25 Kasım, Birleşmiş Milletler (BM) tarafından “Kadına Yönelik Şiddete Karşı Uluslararası Mücadele ve Dayanışma Günü” olarak kabul edilmiştir. 25 Kasım,Mirabelkızkardeşlerin vahşi bir şekilde katledildikleri, utanç gününün ve insanlık ayıbının yıl dönümüdür.
Ne yazık ki bu utanç ve ayıp hâlâ giderilememiştir. Özellikle ülkemizde kadına yönelik şiddetin önlenmesi konusunda önemli bir mesafe kat edilememiştir. Hatta rakamların ortaya koyduğu üzere daha da geriye gitmektedir. Dünya Ekonomik Forumu 2018 Küresel Cinsiyet Eşitsizliği Raporu’na göre 149 ülke içerisinde 130’uncu sırada olan ülkemizde, ömrü boyunca cinsiyete dayalı şiddete maruz kalma olasılığı değerlendirmesinde yüzde 42 ile OECD ülkeleri içerisinde en kötü durumdaki ülkelerden birisidir.
Ulu Önder Atatürk, kadınlarımızla ilgili “Ey kahraman Türk kadını, sen yerde sürüklenmeye değil, omuzlar üzerinde yükselmeye layıksın” demiştir. Atatürk’ün bizlere miras bıraktığı bu sözün karşılığı ne acıdır; günümüz AKP iktidarınca anlaşılamamıştır. Kadınlar omuz üstünde tutulmak bir yana, ekonomi, siyaset, eğitim başta olmak üzere birçok alanda eşitsizliğe ve ayrımcılığa uğramakta, hatta can güvenlikleri bile sağlanamamaktadır. Ülkemizde kadına yönelik şiddet oranları en yüksek rakamlara ulaşmış, kadınlar özellikle AKP iktidarı boyunca Cumhuriyet ile birlikte kazandığı tüm hakları kaybeder bir noktaya gelmiştir. Özellikle kadınlara yönelik ayrımcı söylemlerin devlet yetkilileri tarafından dile getirilmesi, toplumsal cinsiyet eşitliği konusunda atılan olumlu adımları boşa düşürerek, çelişkili bir durum ortaya çıkarmakta, ayrımcılık ve eşitsizliği meşrulaştıran bir ortam yaratmaktadır. “Türk kadınları evinin süsüdür”, “kadın erkek eşitliği fıtrata ters”, “kadının fıtratında erkeğe köle olmak var”, “annelerin annelik kariyeri dışında başka bir kariyeri merkeze almamaları gerekir”, “işsizlik oranları niye artıyor biliyor musunuz? Özellikle kadınlar arasında kriz döneminde işgücüne katılım oranı daha da artıyor” gibi söylemler kadınların ekonomik, toplumsal ve siyasi alanda eşit görülmediğinin bir itirafı olarak ortaya çıkmaktadır.

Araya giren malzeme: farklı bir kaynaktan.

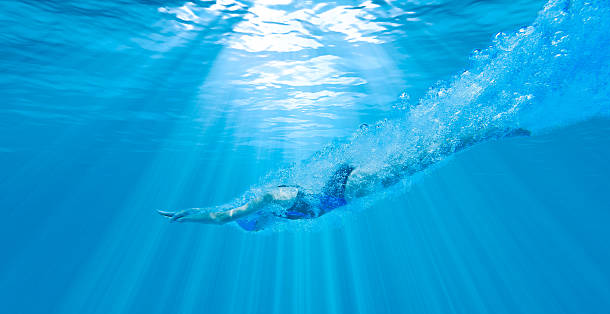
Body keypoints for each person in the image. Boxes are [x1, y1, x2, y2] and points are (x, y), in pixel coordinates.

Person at [158, 127, 529, 231]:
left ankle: (485, 132)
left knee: (423, 159)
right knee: (419, 160)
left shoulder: (271, 198)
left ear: (253, 215)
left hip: (351, 187)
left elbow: (226, 216)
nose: (251, 228)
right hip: (348, 189)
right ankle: (479, 134)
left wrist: (187, 216)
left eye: (249, 223)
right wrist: (196, 209)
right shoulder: (275, 214)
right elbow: (226, 212)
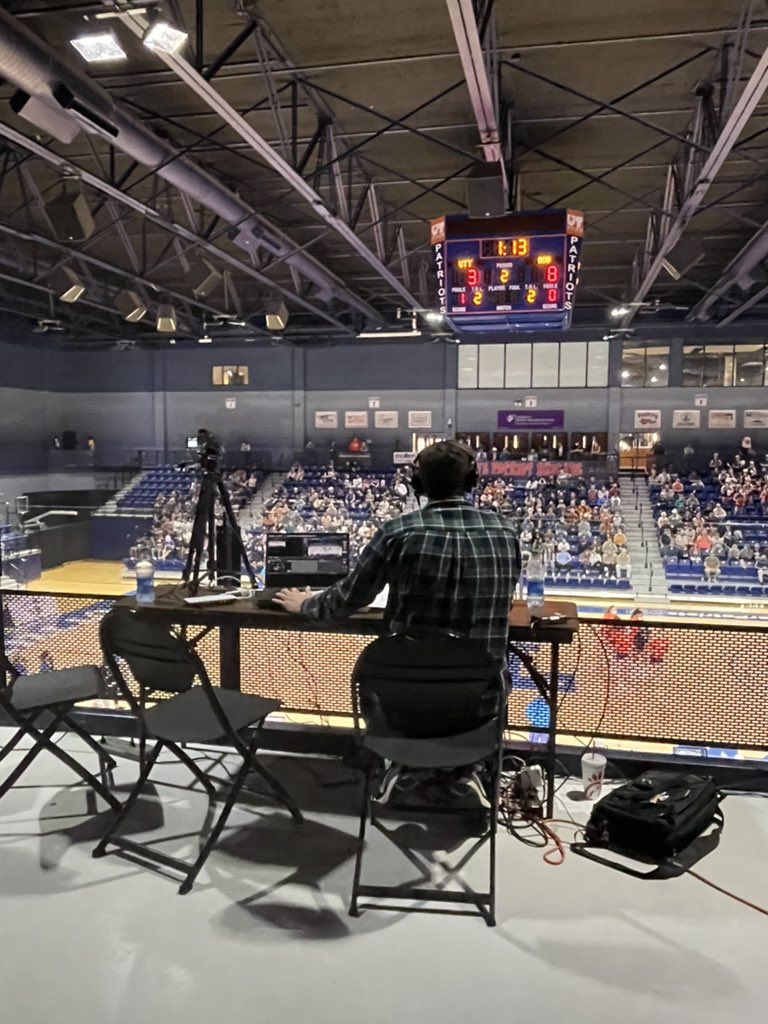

AKP iktidarı Kadınlara Eşitsizlik Sunuyor
Kadın-erkek eşitliğine inanmadığını her fırsatta dile getiren AKP iktidarı, kadınları ikinci cins olarak konumlandırmaktadır. Bu zihniyetin bir sonucu olarak kadınlara yönelik uygulanan politikalar bile adında kadın dahi olmayan bir bakanlık üzerinden yürütülmekte, kadınlar sadece “anne” ve “eş” rolleri üzerinden tanımlanmaktadır. Kadınları güçlendirecek politikalar yerine kadınlar güvencesiz istihdam alanlarında sıkışmakta ya da bakım emeği gibi nedenlerle istihdam dışında kalmaktadır. Kadınlar istihdamdan siyasete olmak üzere karar alma mekanizmalarına yeterince katılım sağlayamamaktadır.
TÜİK verilerine göre kadınların istihdam oranı yüzde 32,6 ile sınırlı kalırken, istihdam edilen kadınların yüzde 43’ü kayıt dışı ve güvencesiz işlerde çalışmaktadır. Yaklaşık 2 milyon kadın ise bakım emeği nedeniyle istihdama ya hiç dahil olmamakta ya da ayrılmaktadır. Özellikle genç kadın işsizliği hızla artış gösterirken, kadın işsizliği yüzde 15,5, genç kadın işsizliği yüzde 35,5 gibi kritik bir düzeye ulaşmıştır. 15-24 yaş arası kadınların yüzde 37,2’si de ne eğitimde ne de istihdamda yer almaktadır.